Texto
═══

El precio de la gasolina en México superó los 24 pesos por litro en diversos estados, pese al acuerdo voluntario impulsado por el Gobierno federal para contener los incrementos, en un contexto de alza internacional del petróleo.
De acuerdo con reportes, en entidades como Baja California, Quintana Roo, Sonora y Chihuahua ya se detectaron estaciones de servicio que rebasan el límite pactado desde marzo con el sector gasolinero. Empresarios del ramo señalan que no cuentan con margen suficiente para sostener el precio por debajo de ese nivel.
La presión en los costos ocurre mientras el petróleo registra un repunte superior al 50% en semanas recientes, impulsado por la incertidumbre en el suministro global ante el conflicto en Medio Oriente. Actualmente, el crudo WTI cotiza en 110.26 dólares por barril y el Brent en 108.44 dólares, niveles no vistos en meses.
El fin de semana, el presidente de Estados Unidos, Donald Trump, lanzó un ultimátum a Irán, al advertir posibles ataques a infraestructura energética si no se restablece el tránsito por el estrecho de Ormuz, lo que elevó la volatilidad en los mercados.
Ante este escenario, la presidenta Claudia Sheinbaum advirtió que no se permitirán abusos en los precios y ordenó a la Procuraduría Federal del Consumidor (Profeco) intensificar las verificaciones. “No podemos permitir que los gasolineros se pasen”, declaró.
El Gobierno federal ha optado por absorber parte del impacto mediante estímulos fiscales, con un costo estimado de hasta 9 pesos por litro, lo que representa alrededor de 5 mil millones de pesos semanales para las finanzas públicas a través del subsidio al IEPS.
Aunque la administración proyecta que el conflicto internacional no se prolongue más de dos meses, dentro del sector energético persisten dudas sobre la viabilidad de mantener los subsidios si continúan las presiones externas.
En paralelo, aumentan las tensiones con distribuidores, quienes también muestran resistencia a ajustar el precio del diésel, cuyo tope se mantiene en 28.80 pesos por litro.

═══

Listado proporcionado
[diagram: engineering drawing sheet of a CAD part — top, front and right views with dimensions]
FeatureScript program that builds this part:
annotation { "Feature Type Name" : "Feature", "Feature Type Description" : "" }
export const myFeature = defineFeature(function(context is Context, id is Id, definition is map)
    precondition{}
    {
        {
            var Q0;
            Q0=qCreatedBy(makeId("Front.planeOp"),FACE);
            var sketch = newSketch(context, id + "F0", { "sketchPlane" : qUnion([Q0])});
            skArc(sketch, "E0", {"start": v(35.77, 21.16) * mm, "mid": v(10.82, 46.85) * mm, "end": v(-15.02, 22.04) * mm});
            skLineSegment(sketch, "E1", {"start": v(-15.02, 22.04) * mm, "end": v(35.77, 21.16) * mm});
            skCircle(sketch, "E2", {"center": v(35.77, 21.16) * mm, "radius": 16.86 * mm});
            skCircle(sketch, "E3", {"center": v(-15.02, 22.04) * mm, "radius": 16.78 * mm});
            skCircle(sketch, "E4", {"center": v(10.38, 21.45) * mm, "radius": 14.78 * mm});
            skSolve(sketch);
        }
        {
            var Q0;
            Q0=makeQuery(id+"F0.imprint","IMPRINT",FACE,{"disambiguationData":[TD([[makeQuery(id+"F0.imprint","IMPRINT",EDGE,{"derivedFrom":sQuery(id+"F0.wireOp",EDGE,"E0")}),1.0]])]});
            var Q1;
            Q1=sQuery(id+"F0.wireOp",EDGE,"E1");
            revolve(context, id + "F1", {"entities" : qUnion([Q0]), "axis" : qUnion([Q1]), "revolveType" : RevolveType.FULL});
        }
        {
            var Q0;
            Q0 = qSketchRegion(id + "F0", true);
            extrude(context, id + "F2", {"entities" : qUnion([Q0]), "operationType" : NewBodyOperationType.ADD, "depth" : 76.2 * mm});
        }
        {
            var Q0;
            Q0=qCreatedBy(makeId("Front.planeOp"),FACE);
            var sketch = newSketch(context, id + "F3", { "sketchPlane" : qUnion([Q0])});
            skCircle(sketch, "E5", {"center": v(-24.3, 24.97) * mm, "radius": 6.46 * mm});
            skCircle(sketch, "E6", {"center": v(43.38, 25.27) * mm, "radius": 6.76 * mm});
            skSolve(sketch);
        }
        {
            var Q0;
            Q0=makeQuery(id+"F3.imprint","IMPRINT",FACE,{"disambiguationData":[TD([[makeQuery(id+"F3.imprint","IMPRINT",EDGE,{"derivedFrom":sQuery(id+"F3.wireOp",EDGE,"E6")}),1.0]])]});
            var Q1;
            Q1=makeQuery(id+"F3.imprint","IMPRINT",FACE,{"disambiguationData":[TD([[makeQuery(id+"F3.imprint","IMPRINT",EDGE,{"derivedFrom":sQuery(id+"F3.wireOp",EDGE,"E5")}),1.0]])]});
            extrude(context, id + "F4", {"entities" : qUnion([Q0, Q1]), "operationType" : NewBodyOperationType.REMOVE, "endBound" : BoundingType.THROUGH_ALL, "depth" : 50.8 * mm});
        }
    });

═══

Tus instrucciones
Según el texto sobre el precio de la gasolina en México, ¿en cuánto se mantiene el tope del precio del diésel?

Respuesta esperada
En 28.80 pesos por litro.